[Document structure recognition data]:
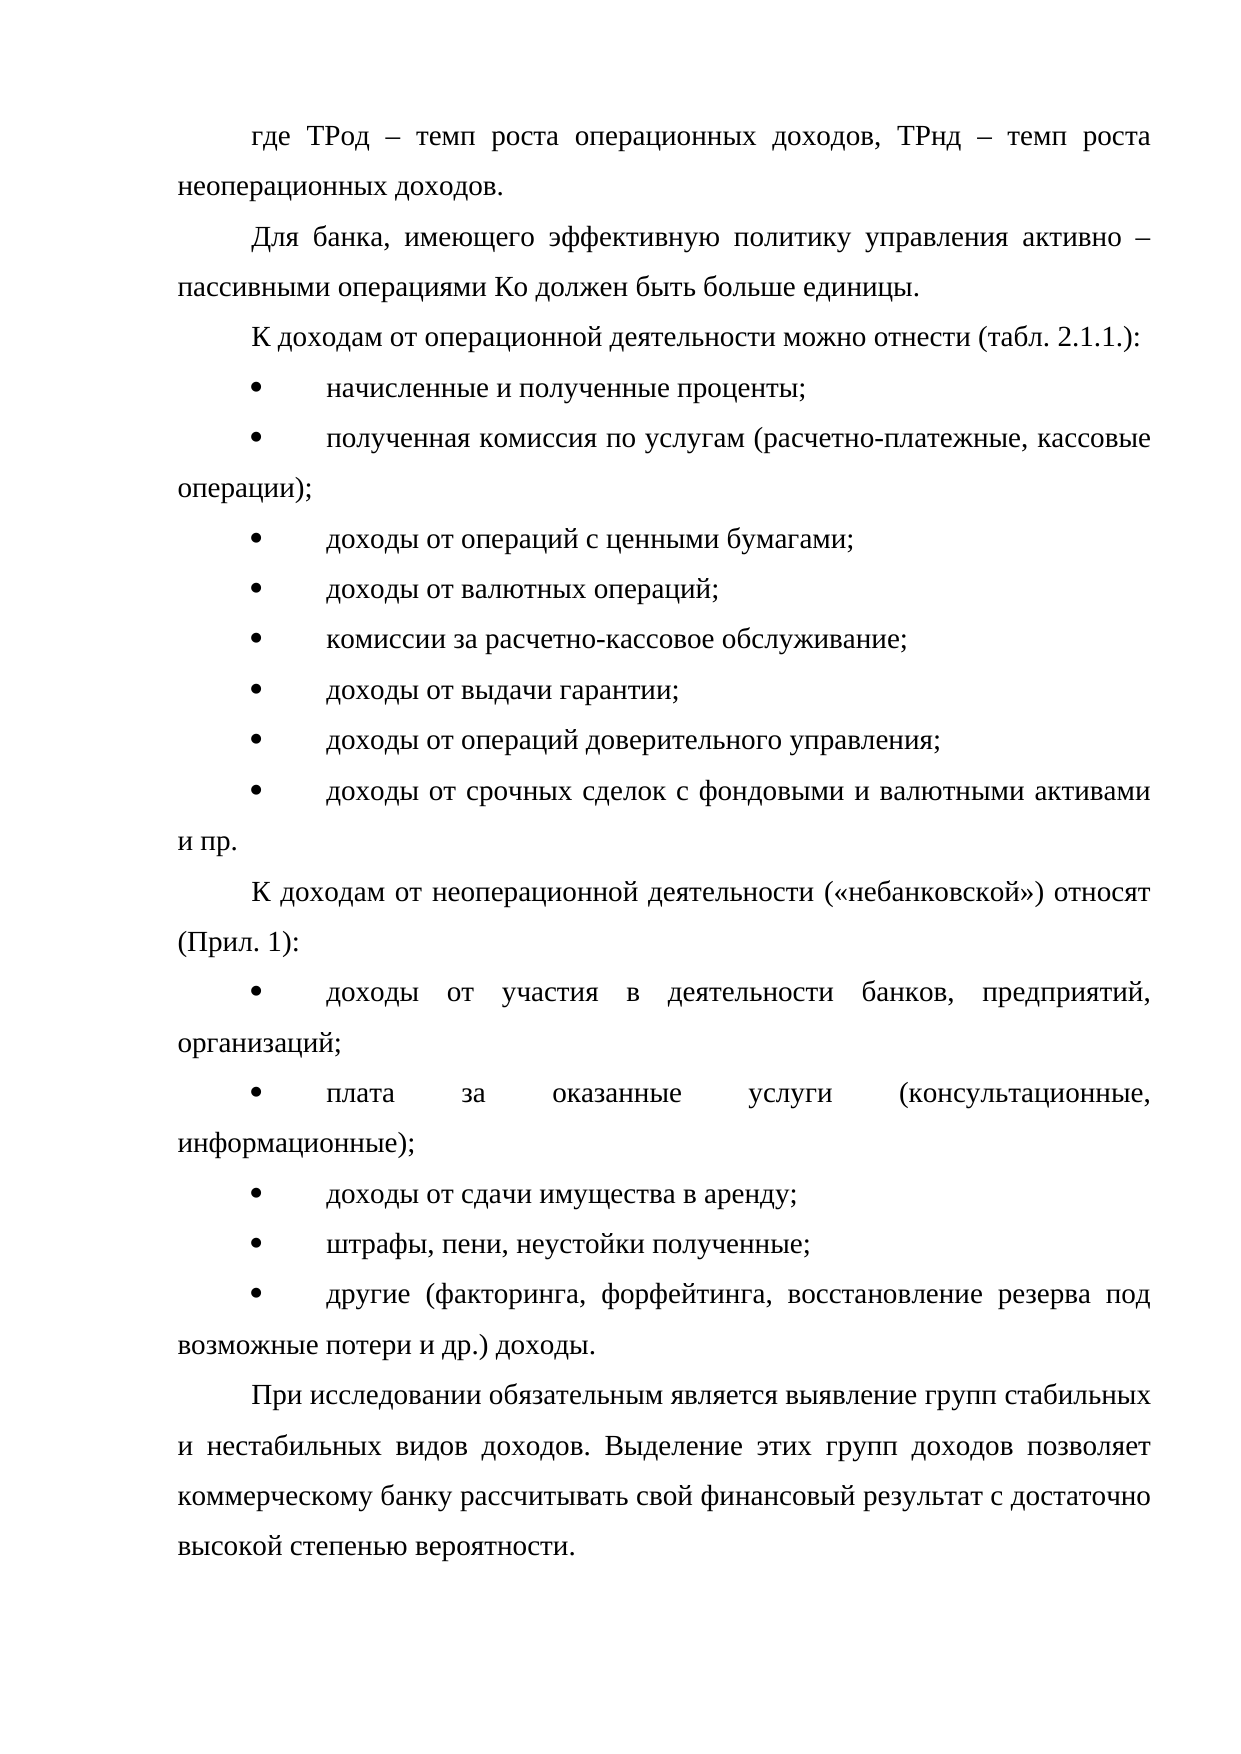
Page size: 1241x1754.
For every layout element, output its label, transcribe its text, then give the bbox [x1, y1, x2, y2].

text Для банка, имеющего эффективную политику управления активно – пассивными операциями Ко должен быть больше единицы. [177, 219, 1152, 303]
list начисленные и полученные проценты; [177, 370, 1152, 403]
list штрафы, пени, неустойки полученные; [177, 1226, 1152, 1260]
list другие (факторинга, форфейтинга, восстановление резерва под возможные потери и др.) доходы. [177, 1277, 1152, 1361]
list доходы от валютных операций; [177, 571, 1152, 605]
text При исследовании обязательным является выявление групп стабильных и нестабильных видов доходов. Выделение этих групп доходов позволяет коммерческому банку рассчитывать свой финансовый результат с достаточно высокой степенью вероятности. [177, 1377, 1152, 1562]
list доходы от выдачи гарантии; [177, 672, 1152, 706]
list доходы от операций доверительного управления; [177, 722, 1152, 756]
list доходы от срочных сделок с фондовыми и валютными активами и пр. [177, 773, 1152, 857]
list доходы от участия в деятельности банков, предприятий, организаций; [177, 974, 1152, 1058]
list плата за оказанные услуги (консультационные, информационные); [177, 1075, 1152, 1159]
text где ТРод – темп роста операционных доходов, ТРнд – темп роста неоперационных доходов. [177, 118, 1152, 202]
list доходы от сдачи имущества в аренду; [177, 1176, 1152, 1209]
list комиссии за расчетно-кассовое обслуживание; [177, 622, 1152, 655]
text К доходам от неоперационной деятельности («небанковской») относят (Прил. 1): [177, 874, 1152, 957]
list полученная комиссия по услугам (расчетно-платежные, кассовые операции); [177, 420, 1152, 504]
list доходы от операций с ценными бумагами; [177, 521, 1152, 554]
text К доходам от операционной деятельности можно отнести (табл. 2.1.1.): [177, 319, 1152, 353]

[Your goal]:
Each entry above must come back exactly as written. Drop the images.

[Response]:
Page size: 1241x1754.
For every layout element, output its label, transcribe its text, then give the bbox [x1, y1, x2, y2].

text Для банка, имеющего эффективную политику управления активно – пассивными операциями Ко должен быть больше единицы. [177, 219, 1152, 303]
list начисленные и полученные проценты; [177, 370, 1152, 403]
list штрафы, пени, неустойки полученные; [177, 1226, 1152, 1260]
list другие (факторинга, форфейтинга, восстановление резерва под возможные потери и др.) доходы. [177, 1277, 1152, 1361]
list доходы от валютных операций; [177, 571, 1152, 605]
text При исследовании обязательным является выявление групп стабильных и нестабильных видов доходов. Выделение этих групп доходов позволяет коммерческому банку рассчитывать свой финансовый результат с достаточно высокой степенью вероятности. [177, 1377, 1152, 1562]
list доходы от выдачи гарантии; [177, 672, 1152, 706]
list доходы от операций доверительного управления; [177, 722, 1152, 756]
list доходы от срочных сделок с фондовыми и валютными активами и пр. [177, 773, 1152, 857]
list доходы от участия в деятельности банков, предприятий, организаций; [177, 974, 1152, 1058]
list плата за оказанные услуги (консультационные, информационные); [177, 1075, 1152, 1159]
text где ТРод – темп роста операционных доходов, ТРнд – темп роста неоперационных доходов. [177, 118, 1152, 202]
list доходы от сдачи имущества в аренду; [177, 1176, 1152, 1209]
list комиссии за расчетно-кассовое обслуживание; [177, 622, 1152, 655]
text К доходам от неоперационной деятельности («небанковской») относят (Прил. 1): [177, 874, 1152, 957]
list полученная комиссия по услугам (расчетно-платежные, кассовые операции); [177, 420, 1152, 504]
list доходы от операций с ценными бумагами; [177, 521, 1152, 554]
text К доходам от операционной деятельности можно отнести (табл. 2.1.1.): [177, 319, 1152, 353]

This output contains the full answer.